Scene geometry reasoning data:
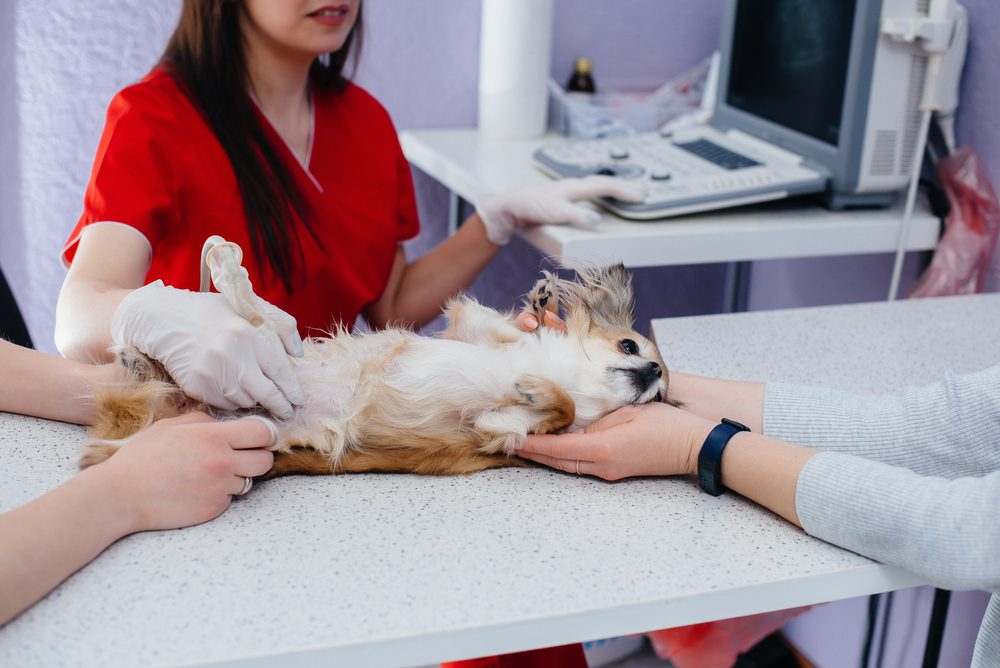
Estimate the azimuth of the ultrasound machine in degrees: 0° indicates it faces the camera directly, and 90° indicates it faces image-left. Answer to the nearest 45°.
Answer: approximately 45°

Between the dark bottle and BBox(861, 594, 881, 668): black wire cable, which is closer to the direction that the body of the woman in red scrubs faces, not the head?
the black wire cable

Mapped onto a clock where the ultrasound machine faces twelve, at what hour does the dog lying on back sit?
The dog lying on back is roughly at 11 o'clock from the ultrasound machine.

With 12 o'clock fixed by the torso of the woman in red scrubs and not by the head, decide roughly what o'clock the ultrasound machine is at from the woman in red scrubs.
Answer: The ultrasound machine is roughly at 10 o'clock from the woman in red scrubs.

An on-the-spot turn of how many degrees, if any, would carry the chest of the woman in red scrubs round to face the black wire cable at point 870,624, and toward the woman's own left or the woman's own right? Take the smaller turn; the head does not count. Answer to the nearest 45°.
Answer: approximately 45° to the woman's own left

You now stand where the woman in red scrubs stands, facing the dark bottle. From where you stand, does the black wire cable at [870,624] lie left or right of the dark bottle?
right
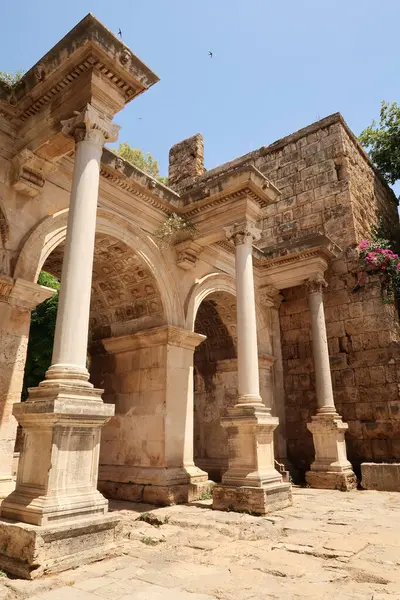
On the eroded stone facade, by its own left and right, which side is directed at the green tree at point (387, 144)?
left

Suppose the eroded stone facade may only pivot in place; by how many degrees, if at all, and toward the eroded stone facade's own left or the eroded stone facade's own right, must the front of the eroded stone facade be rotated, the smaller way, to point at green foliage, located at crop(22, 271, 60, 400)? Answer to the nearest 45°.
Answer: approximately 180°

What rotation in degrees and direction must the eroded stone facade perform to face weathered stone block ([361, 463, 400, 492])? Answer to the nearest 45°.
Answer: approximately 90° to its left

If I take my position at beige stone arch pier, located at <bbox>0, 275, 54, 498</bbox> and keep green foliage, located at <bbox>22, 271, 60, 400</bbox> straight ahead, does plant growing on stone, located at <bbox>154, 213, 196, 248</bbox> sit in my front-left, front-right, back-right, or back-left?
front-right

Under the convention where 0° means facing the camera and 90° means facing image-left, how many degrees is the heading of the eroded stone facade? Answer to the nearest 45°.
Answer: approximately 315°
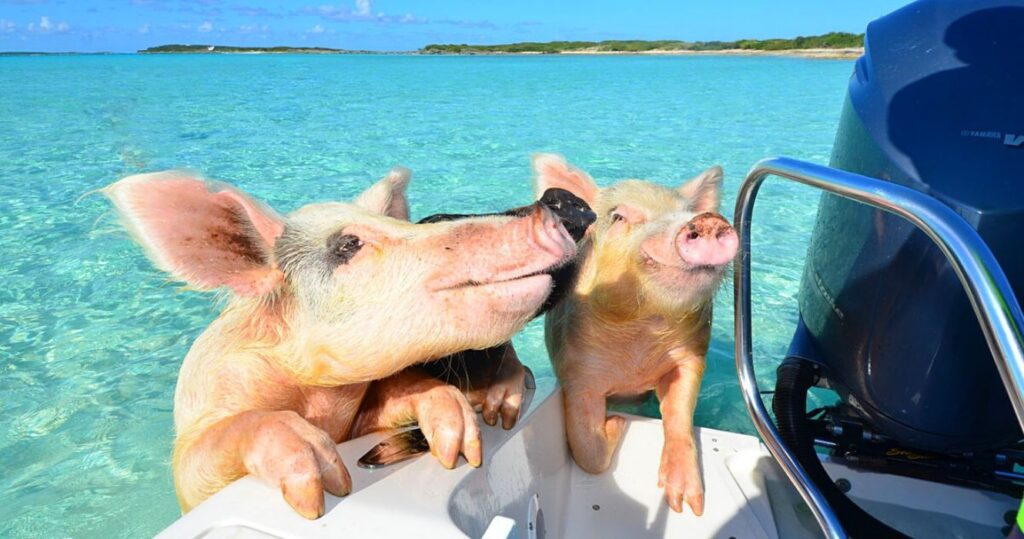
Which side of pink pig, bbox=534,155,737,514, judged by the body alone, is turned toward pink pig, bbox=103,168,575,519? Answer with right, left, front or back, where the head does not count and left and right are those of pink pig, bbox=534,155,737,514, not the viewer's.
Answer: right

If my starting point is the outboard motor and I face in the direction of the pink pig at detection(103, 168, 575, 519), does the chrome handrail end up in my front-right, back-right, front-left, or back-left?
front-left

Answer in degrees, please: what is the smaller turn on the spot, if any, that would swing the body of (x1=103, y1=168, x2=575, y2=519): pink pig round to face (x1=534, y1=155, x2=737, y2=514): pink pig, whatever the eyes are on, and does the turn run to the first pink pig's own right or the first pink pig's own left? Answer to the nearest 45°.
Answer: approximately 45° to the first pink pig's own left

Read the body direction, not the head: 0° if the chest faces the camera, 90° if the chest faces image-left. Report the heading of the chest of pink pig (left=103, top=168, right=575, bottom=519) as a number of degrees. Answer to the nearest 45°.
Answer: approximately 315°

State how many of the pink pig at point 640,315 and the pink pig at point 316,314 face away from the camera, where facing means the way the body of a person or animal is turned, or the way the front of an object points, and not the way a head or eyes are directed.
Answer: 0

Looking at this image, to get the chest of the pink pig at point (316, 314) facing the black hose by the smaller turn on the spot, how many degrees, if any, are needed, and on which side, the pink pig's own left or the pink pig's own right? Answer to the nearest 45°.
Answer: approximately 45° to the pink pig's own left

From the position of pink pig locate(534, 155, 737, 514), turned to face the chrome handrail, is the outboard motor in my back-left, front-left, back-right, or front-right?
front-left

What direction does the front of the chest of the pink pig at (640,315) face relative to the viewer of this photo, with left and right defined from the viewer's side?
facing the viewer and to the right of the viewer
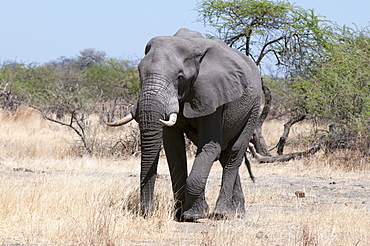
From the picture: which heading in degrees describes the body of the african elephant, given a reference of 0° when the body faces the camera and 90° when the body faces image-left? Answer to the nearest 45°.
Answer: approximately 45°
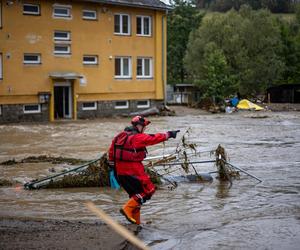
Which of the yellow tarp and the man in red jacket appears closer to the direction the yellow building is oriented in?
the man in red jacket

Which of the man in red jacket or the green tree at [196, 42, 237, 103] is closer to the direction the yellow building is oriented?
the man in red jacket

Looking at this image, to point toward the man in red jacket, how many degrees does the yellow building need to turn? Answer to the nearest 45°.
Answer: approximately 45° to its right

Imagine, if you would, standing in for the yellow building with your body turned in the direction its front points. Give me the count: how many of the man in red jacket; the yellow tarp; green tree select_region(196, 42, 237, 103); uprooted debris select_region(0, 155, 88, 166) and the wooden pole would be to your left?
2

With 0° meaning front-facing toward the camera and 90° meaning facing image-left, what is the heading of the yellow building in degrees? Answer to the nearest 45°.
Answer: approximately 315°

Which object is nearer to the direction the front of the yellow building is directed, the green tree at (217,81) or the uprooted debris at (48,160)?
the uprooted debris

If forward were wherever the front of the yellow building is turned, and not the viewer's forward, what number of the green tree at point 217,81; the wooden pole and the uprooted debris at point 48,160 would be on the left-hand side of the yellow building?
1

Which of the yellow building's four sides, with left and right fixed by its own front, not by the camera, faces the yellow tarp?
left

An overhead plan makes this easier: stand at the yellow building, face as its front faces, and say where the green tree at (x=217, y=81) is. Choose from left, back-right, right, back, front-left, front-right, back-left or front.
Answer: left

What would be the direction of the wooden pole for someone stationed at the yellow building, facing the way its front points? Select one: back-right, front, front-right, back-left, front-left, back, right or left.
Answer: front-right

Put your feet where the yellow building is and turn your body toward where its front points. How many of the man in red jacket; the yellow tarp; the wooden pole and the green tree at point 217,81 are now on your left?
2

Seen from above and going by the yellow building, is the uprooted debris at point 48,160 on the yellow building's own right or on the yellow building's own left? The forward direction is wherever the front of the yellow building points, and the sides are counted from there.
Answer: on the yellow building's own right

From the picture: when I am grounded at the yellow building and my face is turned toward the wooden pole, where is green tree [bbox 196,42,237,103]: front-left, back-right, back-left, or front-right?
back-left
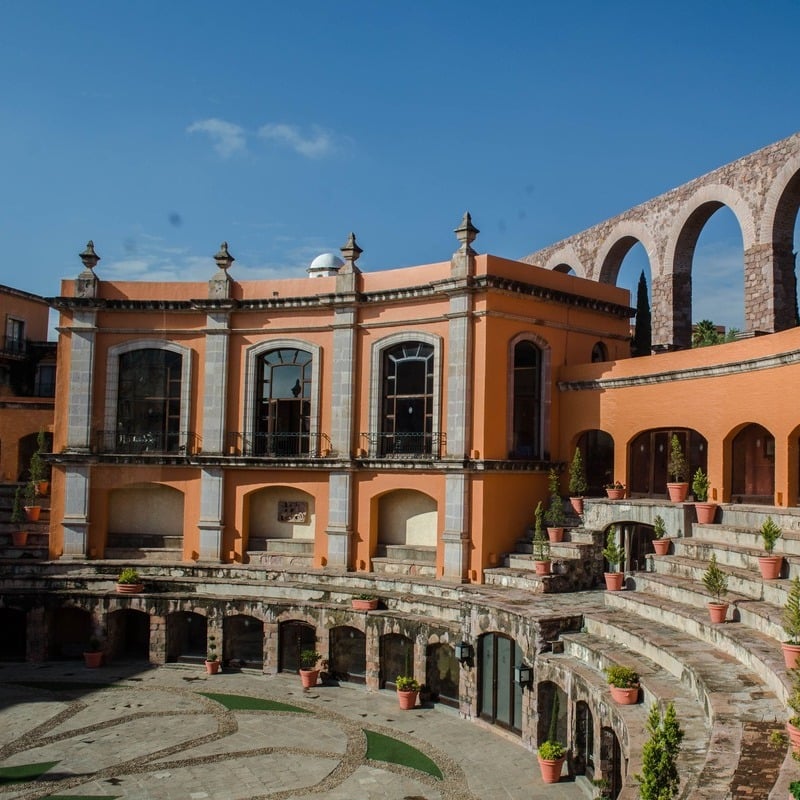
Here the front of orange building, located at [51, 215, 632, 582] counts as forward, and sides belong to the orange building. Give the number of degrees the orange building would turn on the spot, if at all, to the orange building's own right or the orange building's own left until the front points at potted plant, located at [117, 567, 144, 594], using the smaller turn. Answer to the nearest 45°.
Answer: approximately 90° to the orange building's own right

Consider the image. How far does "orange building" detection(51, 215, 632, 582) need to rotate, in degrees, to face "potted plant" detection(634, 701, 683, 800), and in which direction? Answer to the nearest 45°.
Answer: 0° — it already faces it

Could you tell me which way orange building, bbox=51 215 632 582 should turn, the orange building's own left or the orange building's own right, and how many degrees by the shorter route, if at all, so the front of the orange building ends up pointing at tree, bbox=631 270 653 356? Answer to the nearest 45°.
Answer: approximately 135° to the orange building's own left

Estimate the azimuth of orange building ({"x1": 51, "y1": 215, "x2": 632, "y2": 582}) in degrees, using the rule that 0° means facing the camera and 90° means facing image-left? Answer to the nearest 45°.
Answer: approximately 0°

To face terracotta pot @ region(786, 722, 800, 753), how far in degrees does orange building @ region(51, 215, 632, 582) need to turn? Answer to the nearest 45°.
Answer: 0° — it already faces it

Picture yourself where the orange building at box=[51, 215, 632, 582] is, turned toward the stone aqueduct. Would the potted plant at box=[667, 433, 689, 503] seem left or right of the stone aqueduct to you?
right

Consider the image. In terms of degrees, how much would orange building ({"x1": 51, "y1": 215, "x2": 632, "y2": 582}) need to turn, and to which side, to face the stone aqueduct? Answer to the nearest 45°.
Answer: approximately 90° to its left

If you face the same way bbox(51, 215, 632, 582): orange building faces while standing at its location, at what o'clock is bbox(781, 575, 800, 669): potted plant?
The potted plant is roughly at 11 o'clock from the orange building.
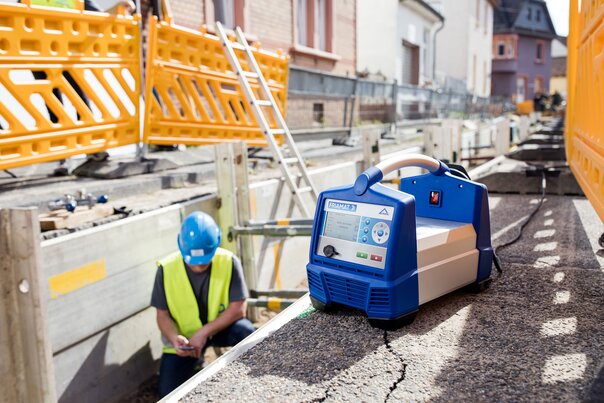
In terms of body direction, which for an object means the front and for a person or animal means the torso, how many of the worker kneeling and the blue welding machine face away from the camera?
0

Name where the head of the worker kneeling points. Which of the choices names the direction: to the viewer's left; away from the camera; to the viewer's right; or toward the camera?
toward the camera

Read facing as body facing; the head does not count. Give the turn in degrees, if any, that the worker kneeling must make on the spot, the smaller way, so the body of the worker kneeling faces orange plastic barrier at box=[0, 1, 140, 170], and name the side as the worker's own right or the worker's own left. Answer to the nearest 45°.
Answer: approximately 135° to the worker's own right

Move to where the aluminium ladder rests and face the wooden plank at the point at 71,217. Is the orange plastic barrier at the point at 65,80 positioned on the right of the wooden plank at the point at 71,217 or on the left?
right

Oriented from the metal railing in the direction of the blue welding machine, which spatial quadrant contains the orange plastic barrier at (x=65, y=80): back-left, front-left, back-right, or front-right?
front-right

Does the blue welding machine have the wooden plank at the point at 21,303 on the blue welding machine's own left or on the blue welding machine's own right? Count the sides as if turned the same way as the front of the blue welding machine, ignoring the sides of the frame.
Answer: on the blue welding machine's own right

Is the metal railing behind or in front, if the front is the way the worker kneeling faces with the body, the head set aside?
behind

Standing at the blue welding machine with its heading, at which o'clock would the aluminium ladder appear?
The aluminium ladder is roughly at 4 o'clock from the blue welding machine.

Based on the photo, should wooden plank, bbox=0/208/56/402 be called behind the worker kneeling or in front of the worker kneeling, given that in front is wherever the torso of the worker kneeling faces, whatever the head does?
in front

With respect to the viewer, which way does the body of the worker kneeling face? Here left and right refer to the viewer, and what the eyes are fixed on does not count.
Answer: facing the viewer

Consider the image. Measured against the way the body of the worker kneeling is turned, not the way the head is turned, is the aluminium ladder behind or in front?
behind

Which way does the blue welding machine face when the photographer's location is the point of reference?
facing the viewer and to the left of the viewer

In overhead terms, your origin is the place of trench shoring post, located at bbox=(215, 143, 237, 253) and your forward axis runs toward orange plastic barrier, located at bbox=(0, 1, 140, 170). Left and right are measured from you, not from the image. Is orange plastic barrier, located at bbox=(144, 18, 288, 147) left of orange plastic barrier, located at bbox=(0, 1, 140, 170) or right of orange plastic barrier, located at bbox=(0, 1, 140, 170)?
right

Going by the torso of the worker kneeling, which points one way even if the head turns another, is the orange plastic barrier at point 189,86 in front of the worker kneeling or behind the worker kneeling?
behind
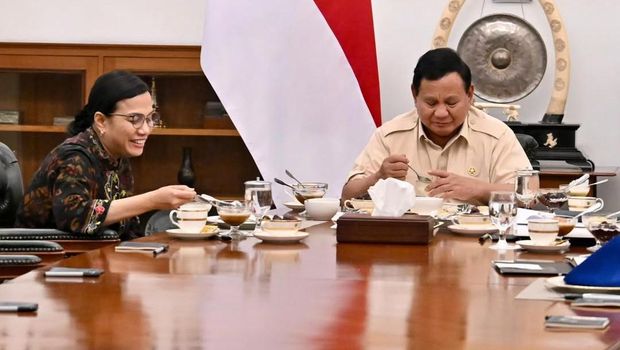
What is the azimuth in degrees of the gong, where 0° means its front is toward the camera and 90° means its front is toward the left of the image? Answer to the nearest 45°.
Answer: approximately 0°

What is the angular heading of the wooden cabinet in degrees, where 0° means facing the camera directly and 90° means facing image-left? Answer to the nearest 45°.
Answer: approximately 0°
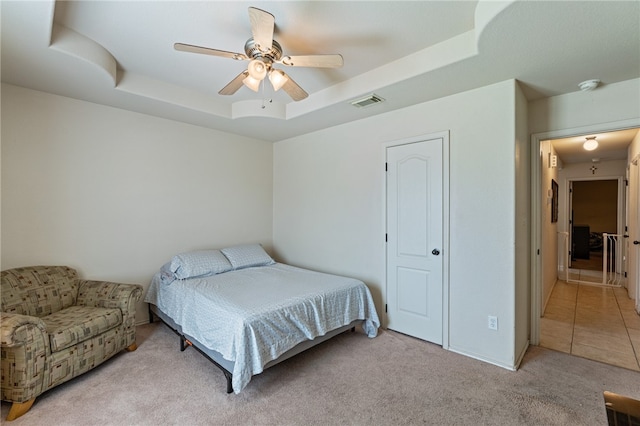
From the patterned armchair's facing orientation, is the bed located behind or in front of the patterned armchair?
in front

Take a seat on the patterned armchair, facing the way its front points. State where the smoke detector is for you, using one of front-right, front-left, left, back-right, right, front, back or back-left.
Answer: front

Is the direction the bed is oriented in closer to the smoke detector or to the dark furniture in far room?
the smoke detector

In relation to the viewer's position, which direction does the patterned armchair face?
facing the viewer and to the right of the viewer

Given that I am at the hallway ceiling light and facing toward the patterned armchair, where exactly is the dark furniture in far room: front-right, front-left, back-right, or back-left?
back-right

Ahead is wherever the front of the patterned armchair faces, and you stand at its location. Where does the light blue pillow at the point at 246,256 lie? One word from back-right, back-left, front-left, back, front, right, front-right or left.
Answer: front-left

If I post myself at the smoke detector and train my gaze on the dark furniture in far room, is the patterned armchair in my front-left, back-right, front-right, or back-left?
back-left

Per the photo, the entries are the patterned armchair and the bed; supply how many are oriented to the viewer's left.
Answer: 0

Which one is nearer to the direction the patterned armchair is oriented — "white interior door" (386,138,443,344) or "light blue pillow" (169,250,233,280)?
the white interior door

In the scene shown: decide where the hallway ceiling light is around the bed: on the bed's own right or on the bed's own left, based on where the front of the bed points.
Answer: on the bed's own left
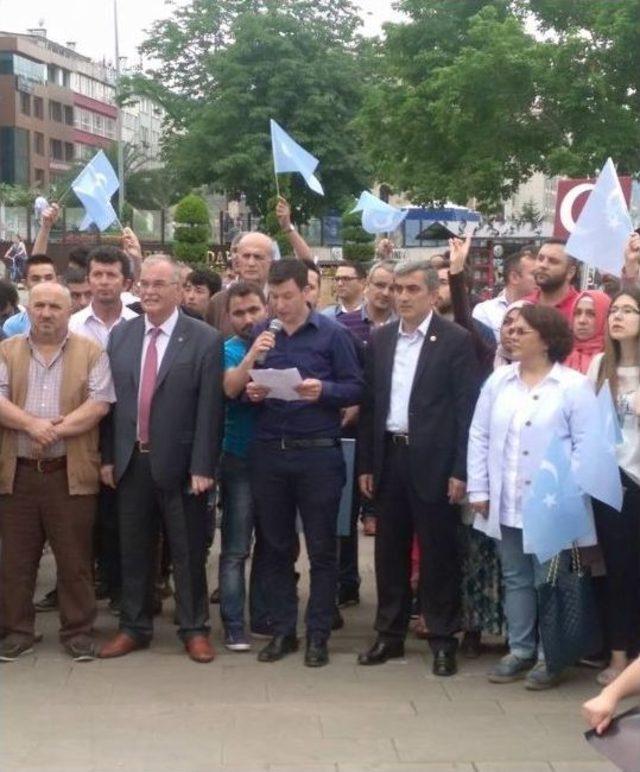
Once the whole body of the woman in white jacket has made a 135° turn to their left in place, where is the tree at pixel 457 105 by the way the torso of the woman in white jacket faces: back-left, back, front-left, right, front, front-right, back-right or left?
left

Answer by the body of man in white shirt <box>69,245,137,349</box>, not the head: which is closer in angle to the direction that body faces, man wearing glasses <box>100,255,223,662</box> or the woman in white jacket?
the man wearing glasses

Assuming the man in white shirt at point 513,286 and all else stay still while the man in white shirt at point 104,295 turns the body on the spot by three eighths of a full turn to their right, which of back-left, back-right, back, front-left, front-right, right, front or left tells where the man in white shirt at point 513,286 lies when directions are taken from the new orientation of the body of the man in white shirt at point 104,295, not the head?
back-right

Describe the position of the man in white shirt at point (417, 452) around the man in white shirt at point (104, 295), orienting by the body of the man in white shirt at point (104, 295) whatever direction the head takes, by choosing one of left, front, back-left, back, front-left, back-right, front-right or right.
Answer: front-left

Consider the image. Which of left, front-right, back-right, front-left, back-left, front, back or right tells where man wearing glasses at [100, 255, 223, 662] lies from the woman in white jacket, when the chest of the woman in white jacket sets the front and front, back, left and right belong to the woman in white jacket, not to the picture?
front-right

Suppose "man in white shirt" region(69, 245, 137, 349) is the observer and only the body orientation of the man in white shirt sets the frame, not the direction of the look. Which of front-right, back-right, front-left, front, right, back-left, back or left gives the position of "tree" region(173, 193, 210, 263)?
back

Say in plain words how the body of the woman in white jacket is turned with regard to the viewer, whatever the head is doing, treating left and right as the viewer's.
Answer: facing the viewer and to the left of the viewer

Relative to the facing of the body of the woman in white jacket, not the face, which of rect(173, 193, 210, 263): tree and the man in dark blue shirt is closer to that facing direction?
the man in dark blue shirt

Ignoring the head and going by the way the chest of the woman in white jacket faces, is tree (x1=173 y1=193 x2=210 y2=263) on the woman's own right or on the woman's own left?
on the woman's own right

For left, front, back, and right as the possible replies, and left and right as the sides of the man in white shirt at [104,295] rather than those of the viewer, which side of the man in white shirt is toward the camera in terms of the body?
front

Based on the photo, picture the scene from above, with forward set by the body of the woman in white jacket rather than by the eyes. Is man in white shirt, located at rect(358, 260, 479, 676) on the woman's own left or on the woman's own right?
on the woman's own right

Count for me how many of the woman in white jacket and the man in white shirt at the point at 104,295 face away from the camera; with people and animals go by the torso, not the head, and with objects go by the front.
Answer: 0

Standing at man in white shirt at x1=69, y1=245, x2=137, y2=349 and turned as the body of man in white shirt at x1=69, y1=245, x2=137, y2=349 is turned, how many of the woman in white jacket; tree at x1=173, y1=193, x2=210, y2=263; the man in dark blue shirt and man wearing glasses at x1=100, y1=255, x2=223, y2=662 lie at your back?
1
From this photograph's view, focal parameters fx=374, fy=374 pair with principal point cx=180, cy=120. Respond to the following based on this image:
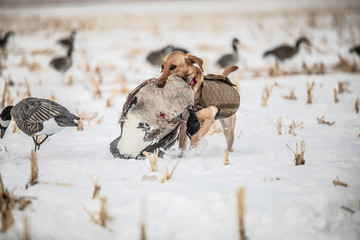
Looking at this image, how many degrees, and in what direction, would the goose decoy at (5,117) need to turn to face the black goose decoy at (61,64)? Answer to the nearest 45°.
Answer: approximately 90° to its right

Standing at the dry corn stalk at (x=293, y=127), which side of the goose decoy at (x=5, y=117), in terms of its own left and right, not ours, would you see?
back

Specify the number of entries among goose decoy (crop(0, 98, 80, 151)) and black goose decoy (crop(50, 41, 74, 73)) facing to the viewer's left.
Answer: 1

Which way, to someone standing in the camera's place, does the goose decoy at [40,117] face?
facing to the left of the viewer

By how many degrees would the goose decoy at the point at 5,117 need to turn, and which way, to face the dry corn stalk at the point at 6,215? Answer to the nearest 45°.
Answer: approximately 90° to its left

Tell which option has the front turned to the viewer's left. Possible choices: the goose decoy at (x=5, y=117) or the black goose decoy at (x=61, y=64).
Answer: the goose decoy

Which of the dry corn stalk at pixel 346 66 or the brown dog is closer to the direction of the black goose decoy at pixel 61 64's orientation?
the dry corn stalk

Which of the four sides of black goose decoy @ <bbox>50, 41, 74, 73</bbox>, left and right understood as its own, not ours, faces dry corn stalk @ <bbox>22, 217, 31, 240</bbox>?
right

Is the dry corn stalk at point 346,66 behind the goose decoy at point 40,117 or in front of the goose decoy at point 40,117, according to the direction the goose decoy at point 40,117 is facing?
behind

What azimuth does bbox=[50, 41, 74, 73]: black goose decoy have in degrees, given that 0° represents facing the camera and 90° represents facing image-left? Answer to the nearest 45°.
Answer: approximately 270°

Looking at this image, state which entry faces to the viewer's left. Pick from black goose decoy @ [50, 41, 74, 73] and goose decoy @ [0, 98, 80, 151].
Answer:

→ **Work task**: Convert the lines from the one with "Between the dark" up to and including the one with "The dog lying on back is" into a Markdown table with the columns "Row" and "Line." Number each line and leave out blank lines.

→ **Response for this exercise**:
| Row | Line |
|---|---|
| 1 | Between the dark bottle and BBox(861, 594, 881, 668): black wire cable, which is closer to the direction that the body of the woman in red scrubs faces, not the head? |
| 2 | the black wire cable |
| 3 | Mapped onto a clock where the ultrasound machine faces twelve, at what hour does the dog lying on back sit? |
| 4 | The dog lying on back is roughly at 11 o'clock from the ultrasound machine. |